For this exercise, copy the records below exactly and exclude every image.

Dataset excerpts
- - - - - - -

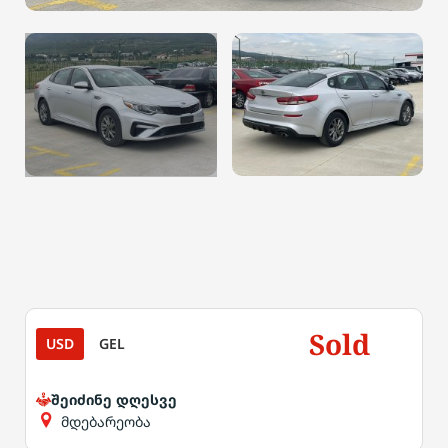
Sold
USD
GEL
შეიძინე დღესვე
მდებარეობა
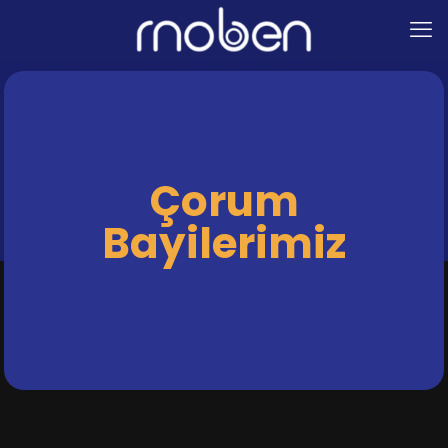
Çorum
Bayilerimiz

- - - - - - -

**Result:**
Sold
USD
GEL
შეიძინე დღესვე
მდებარეობა
Çorum
Bayilerimiz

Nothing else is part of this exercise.